----- Excerpt to read

Migrating from Kotlin to Gossamer

Kotlin and Gossamer share several ideas: null safety maps to Option<T>, val/var maps to let/let mut, when expressions map to match, data classes map to structs, and coroutines map to goroutines. The main shift is from JVM-hosted OO with nullable types to a GC-managed systems language where every absent value is explicit and every blocking call is safe.

TL;DR

  • What transfers: val/varlet/let mut, whenmatch, data classes → structs, sealed classes → enums, lambdas → closures, interfaces → traits, T?Option<T>, coroutines → goroutines.
  • What changes: method-chaining collections vs. iter::* + |>, suspend vs. go expr, string templates vs. format!, companion objects vs. associated functions, exceptions vs. Result<T, E>.
  • What's absent: @ annotations as user-extensible metadata, reflection, JVM interop, inline/reified generics, Kotlin DSLs.

Syntax cheat-sheet

Kotlin Gossamer Notes
val x = 5 let x = 5 Immutable binding.
var x = 5 let mut x = 5 Mutable binding.
fun f(x: Int): Int = x + 1 fn f(x: i64) -> i64 { x + 1 }
{ x: Int -> x + 1 } \|x: i64\| x + 1 Lambda / closure.
if (cond) a else b if cond { a } else { b } No parens required.
when (x) { 1 -> … else -> … } match x { 1 => …, _ => … } Exhaustive.
data class Point(val x: Int, val y: Int) struct Point { x: i64, y: i64 }
sealed class Shape enum Shape { … }
println("$name is $age") println!("{name} is {age}")
"$name".length name.len()
listOf(1, 2, 3) [1, 2, 3] Vec<i64>.
mapOf("a" to 1) HashMap::from([("a", 1)])
x?.method() if let Some(v) = x { v.method() }
x ?: default x.unwrap_or(default)
x!! x.unwrap() Panics on None.
launch { … } go fn() { … }() Goroutine.
async { … }.await channel send/recv, or direct call
try { … } catch (e: …) { … } match f() { Ok(v) => …, Err(e) => … }
throw Exception("msg") return Err(errors::new("msg"))

----------
----- Dataset records

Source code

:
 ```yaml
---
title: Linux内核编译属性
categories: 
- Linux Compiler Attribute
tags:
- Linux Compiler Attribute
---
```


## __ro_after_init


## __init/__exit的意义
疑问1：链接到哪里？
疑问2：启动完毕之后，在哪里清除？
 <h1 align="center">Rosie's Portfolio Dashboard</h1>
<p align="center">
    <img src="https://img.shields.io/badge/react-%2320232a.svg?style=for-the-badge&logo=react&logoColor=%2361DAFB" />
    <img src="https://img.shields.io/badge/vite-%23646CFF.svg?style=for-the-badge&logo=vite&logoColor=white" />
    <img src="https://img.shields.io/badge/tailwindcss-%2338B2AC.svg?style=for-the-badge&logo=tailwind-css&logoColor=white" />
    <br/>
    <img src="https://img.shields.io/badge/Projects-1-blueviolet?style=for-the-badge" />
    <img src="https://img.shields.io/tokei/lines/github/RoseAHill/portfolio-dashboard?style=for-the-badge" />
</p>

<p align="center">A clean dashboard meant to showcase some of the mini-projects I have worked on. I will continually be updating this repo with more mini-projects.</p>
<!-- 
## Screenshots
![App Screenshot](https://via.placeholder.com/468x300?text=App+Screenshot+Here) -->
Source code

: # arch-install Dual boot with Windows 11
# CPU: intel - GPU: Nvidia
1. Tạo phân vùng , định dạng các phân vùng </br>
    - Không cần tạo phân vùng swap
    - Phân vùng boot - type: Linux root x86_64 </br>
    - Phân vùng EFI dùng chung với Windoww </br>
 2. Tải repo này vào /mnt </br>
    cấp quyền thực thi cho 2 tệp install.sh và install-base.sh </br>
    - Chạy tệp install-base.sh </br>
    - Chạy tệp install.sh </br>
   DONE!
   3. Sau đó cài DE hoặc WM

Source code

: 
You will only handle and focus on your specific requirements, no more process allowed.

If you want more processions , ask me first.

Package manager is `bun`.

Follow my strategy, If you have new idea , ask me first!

----------

Required tasks:
a) In the Kotlin-to-Gossamer migration guide, condense the paragraph beginning "Kotlin and Gossamer share several ideas" into a shorter version that keeps its main facts.
b) Translate this sentence from the Kotlin-to-Gossamer migration guide into Spanish: "The main shift is from JVM-hosted OO with nullable types to a GC-managed systems language where every absent value is explicit and every blocking call is safe."
c) Continue the Kotlin-to-Gossamer migration guide from the point where it stops.
The entries are separate material and are not part of the Kotlin-to-Gossamer migration guide.

Results for each task:
a) Kotlin concepts with Gossamer counterparts: null safety becomes Option<T>, val/var becomes let/let mut, when becomes match, data classes become structs, and coroutines become goroutines. The core change is moving from JVM-hosted OO with nullable types to a GC-managed systems language with explicit absent values and safe blocking calls.

b) El cambio principal es pasar de la OO alojada en la JVM con tipos anulables a un lenguaje de sistemas gestionado por recolector de basura, en el que todo valor ausente es explícito y toda llamada bloqueante es segura.

c)
Null safety → Option

Kotlin's T? has four operators: ?. (safe call), ?: (Elvis), !! (force unwrap), and smart casts after null checks. Gossamer uses Option<T> with explicit unwrapping:

Kotlin:

val len: Int? = name?.length
val display = name ?: "anonymous"
val forced = name!!.uppercase()

Gossamer:

let len: Option<i64> = name.as_ref().map(|s: &String| s.len() as i64)
let display = name.as_deref().unwrap_or("anonymous")
let forced = name.as_ref().unwrap().to_uppercase()

For conditional access, if let is idiomatic:

if let Some(n) = name {
    println!("hello, {n}")
}

Data classes → structs

Kotlin:

data class User(val name: String, val age: Int)
val u = User("Ada", 36)
val older = u.copy(age = 37)

Gossamer:

struct User { name: String, age: i64 }

let u = User { name: "Ada", age: 36 }
let older = User { age: 37, ..u }

Deriving Debug, Clone, and PartialEq is the Gossamer equivalent of data class's auto-generated toString / equals / hashCode:

#[derive(Debug, Clone, PartialEq)]
struct User { name: String, age: i64 }

Sealed classes → enums

Kotlin:

sealed class Result<out T>
data class Success<T>(val value: T) : Result<T>()
data class Failure(val error: Throwable) : Result<Nothing>()

when (result) {
    is Success -> println(result.value)
    is Failure -> println(result.error.message)
}

Gossamer uses the built-in Result<T, E> or a user enum:

enum Outcome {
    Win(String),
    Loss(String),
    Draw,
}

match outcome {
    Outcome::Win(msg) => println!("{msg}"),
    Outcome::Loss(msg) => eprintln!("{msg}"),
    Outcome::Draw => println!("tied"),
}

Collections and iteration

Kotlin collections carry .map, .filter, .fold as methods. Gossamer separates these into free functions in std::iter (data last, piped with |>). Mutating helpers (push, sort, remove) stay as methods.

Kotlin:

val total = listOf(1, 2, 3, 4, 5)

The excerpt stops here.